DATA EXCERPT:

__________________________________________________

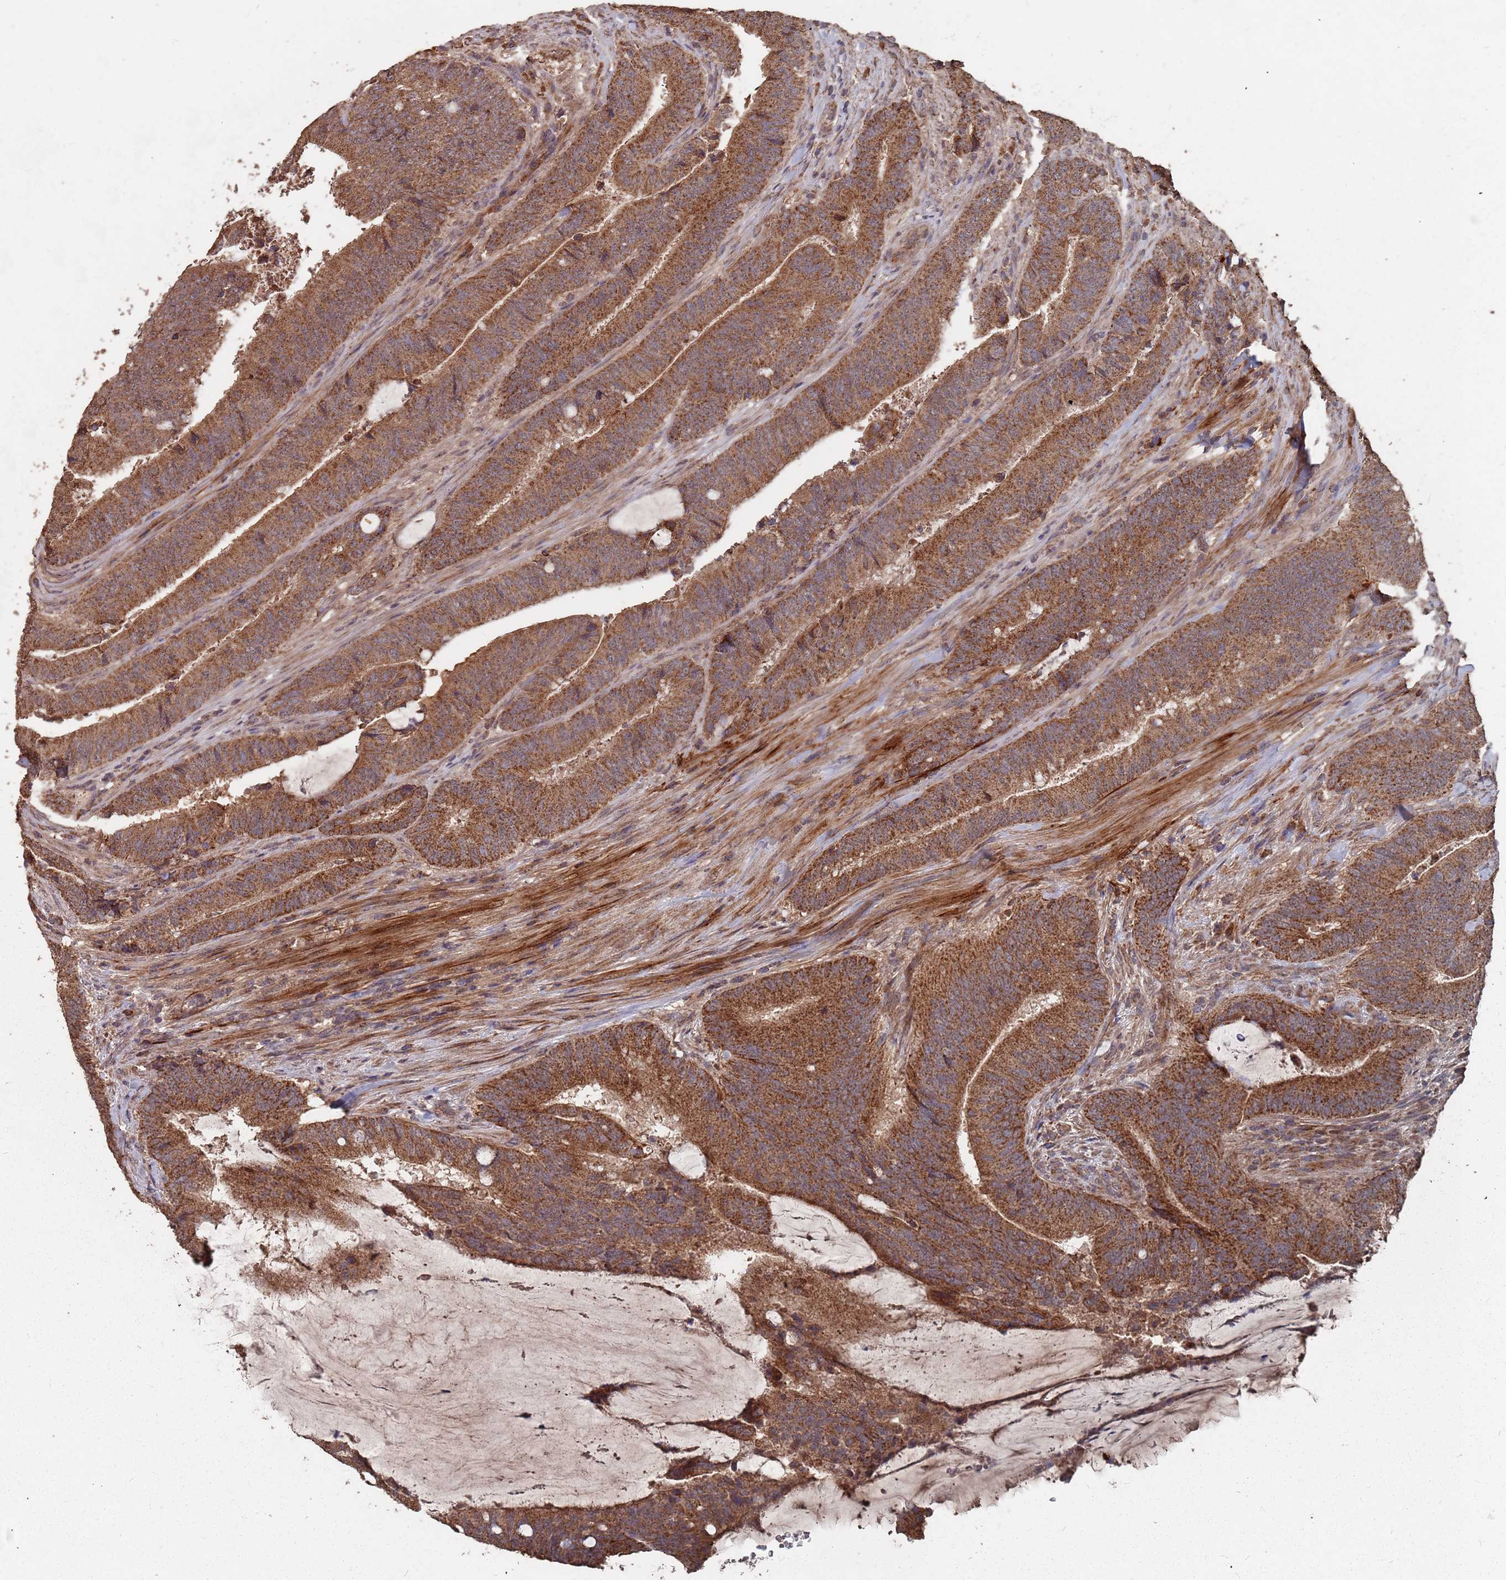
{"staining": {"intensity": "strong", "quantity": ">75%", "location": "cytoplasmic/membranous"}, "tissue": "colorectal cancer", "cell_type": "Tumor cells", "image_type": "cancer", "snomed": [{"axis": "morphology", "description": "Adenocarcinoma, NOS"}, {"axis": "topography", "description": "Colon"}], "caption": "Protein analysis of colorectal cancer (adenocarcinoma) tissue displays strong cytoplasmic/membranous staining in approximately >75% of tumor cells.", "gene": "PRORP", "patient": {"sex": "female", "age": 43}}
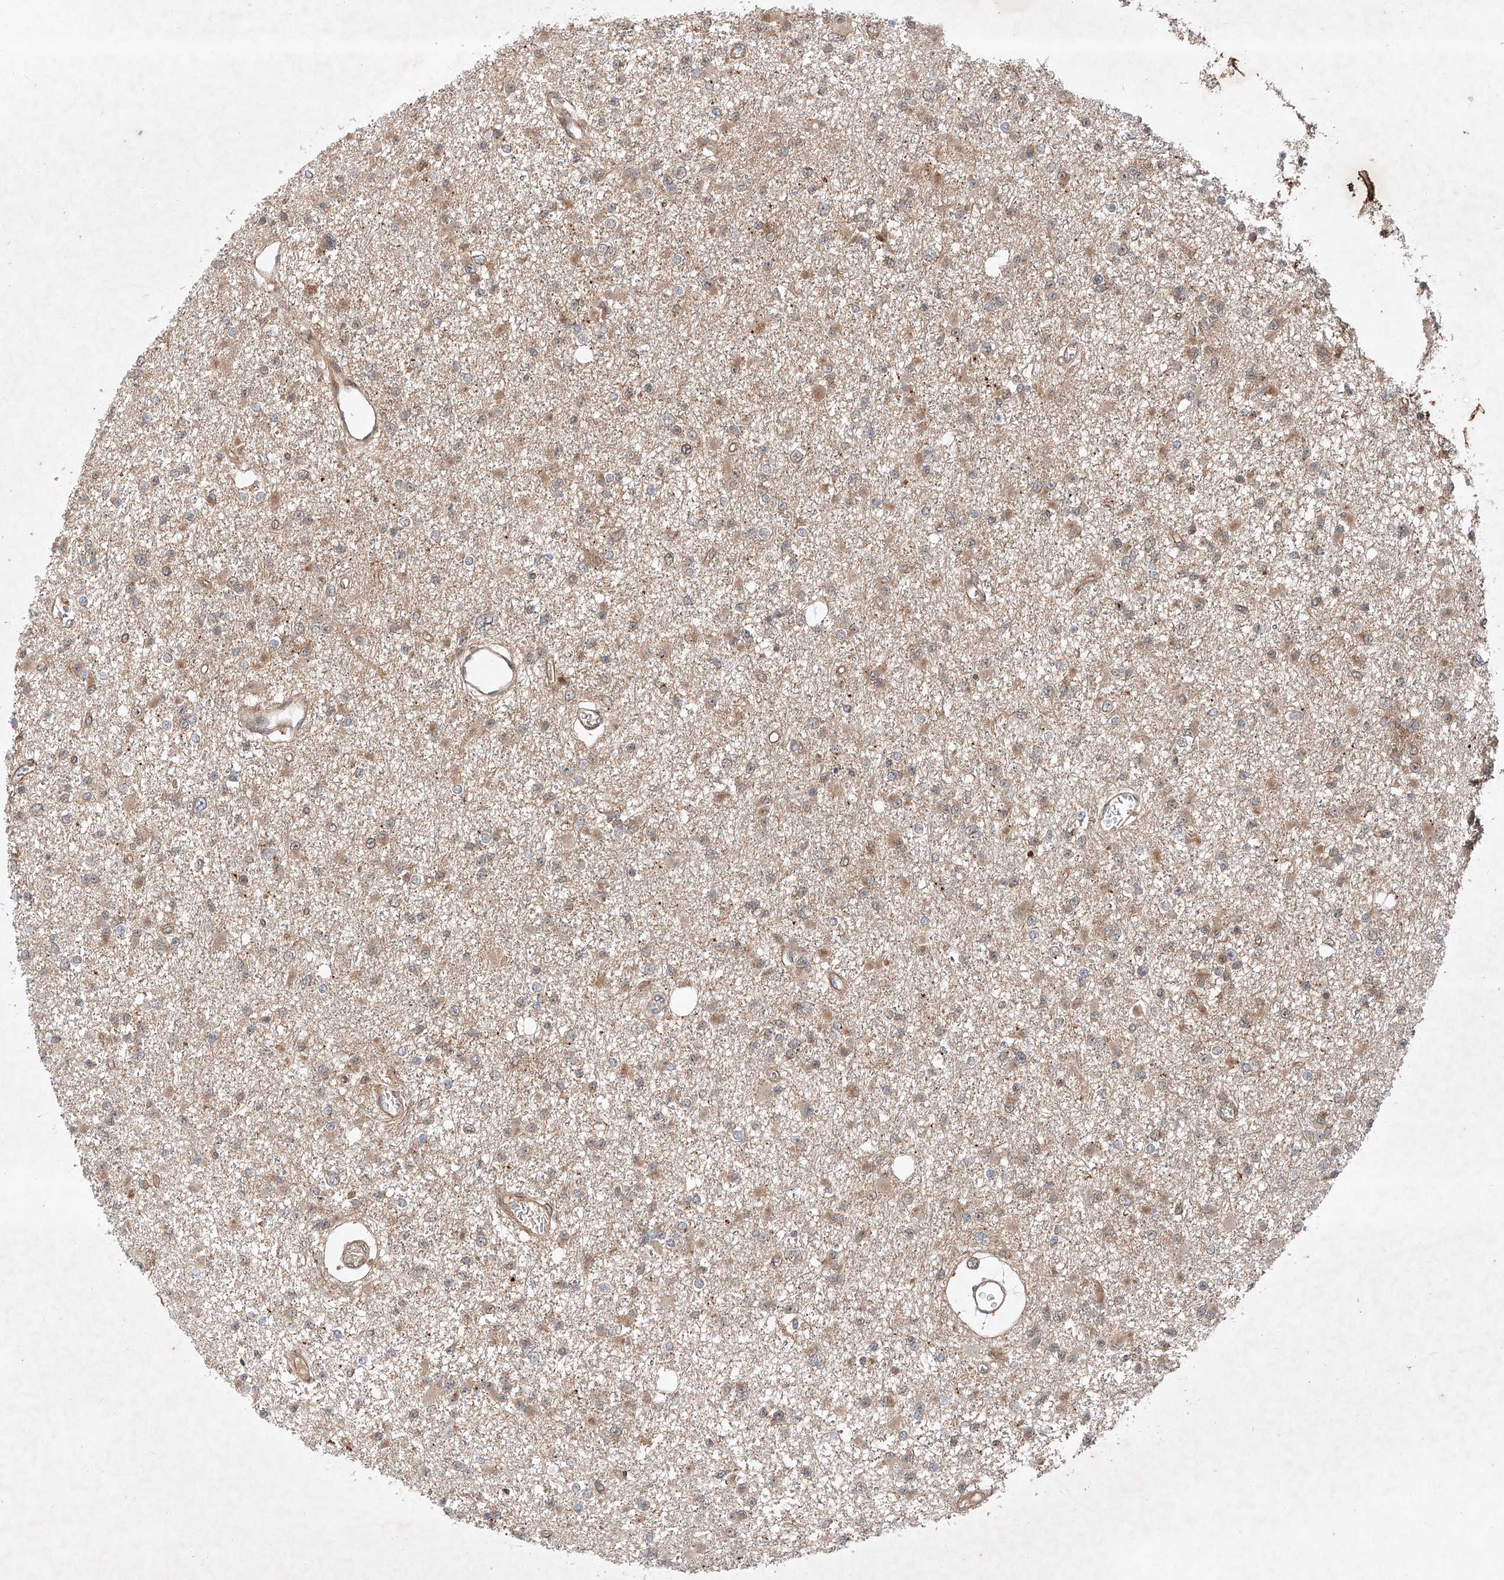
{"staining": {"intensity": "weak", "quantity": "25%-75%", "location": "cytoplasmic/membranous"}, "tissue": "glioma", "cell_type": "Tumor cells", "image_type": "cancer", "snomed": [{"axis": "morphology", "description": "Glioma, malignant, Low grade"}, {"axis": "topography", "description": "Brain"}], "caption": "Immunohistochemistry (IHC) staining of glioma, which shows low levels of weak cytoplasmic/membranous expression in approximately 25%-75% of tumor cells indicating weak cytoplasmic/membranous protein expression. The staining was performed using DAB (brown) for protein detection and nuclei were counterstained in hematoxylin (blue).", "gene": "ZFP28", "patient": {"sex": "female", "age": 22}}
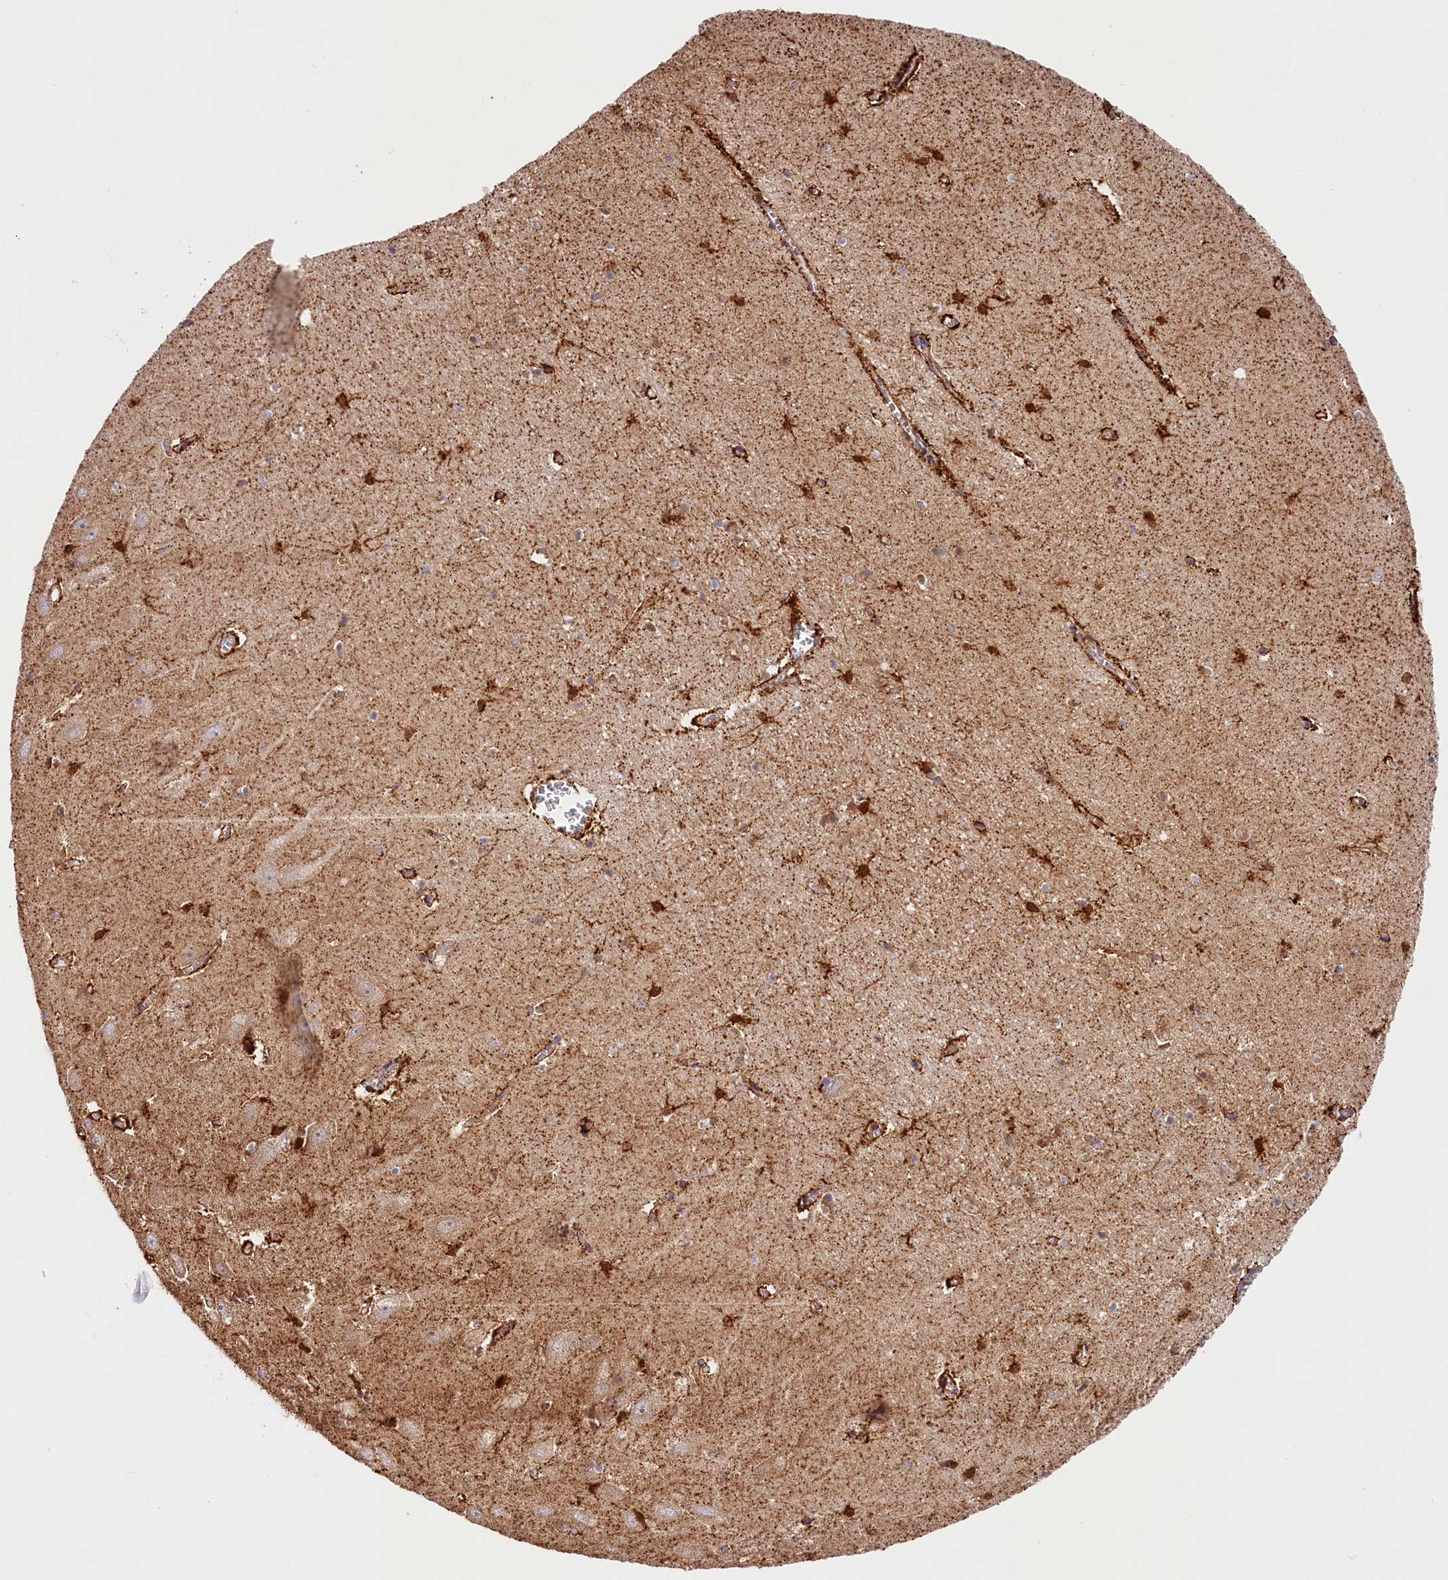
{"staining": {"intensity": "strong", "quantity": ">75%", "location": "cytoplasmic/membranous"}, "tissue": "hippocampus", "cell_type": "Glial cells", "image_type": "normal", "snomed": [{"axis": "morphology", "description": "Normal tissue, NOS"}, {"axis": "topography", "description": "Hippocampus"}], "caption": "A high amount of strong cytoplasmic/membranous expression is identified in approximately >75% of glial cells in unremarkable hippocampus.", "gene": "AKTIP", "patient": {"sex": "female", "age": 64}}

__________________________________________________

TASK TO COMPLETE: Where a line in the material contains "cancer", copy that line.

OUTPUT BELOW:
{"staining": {"intensity": "strong", "quantity": ">75%", "location": "cytoplasmic/membranous"}, "tissue": "colorectal cancer", "cell_type": "Tumor cells", "image_type": "cancer", "snomed": [{"axis": "morphology", "description": "Adenocarcinoma, NOS"}, {"axis": "topography", "description": "Colon"}], "caption": "Protein analysis of colorectal cancer (adenocarcinoma) tissue displays strong cytoplasmic/membranous staining in approximately >75% of tumor cells.", "gene": "PRORP", "patient": {"sex": "female", "age": 43}}
{"staining": {"intensity": "weak", "quantity": "25%-75%", "location": "cytoplasmic/membranous"}, "tissue": "glioma", "cell_type": "Tumor cells", "image_type": "cancer", "snomed": [{"axis": "morphology", "description": "Glioma, malignant, Low grade"}, {"axis": "topography", "description": "Brain"}], "caption": "Immunohistochemistry (IHC) staining of glioma, which shows low levels of weak cytoplasmic/membranous expression in approximately 25%-75% of tumor cells indicating weak cytoplasmic/membranous protein expression. The staining was performed using DAB (brown) for protein detection and nuclei were counterstained in hematoxylin (blue).", "gene": "ZFP28", "patient": {"sex": "female", "age": 22}}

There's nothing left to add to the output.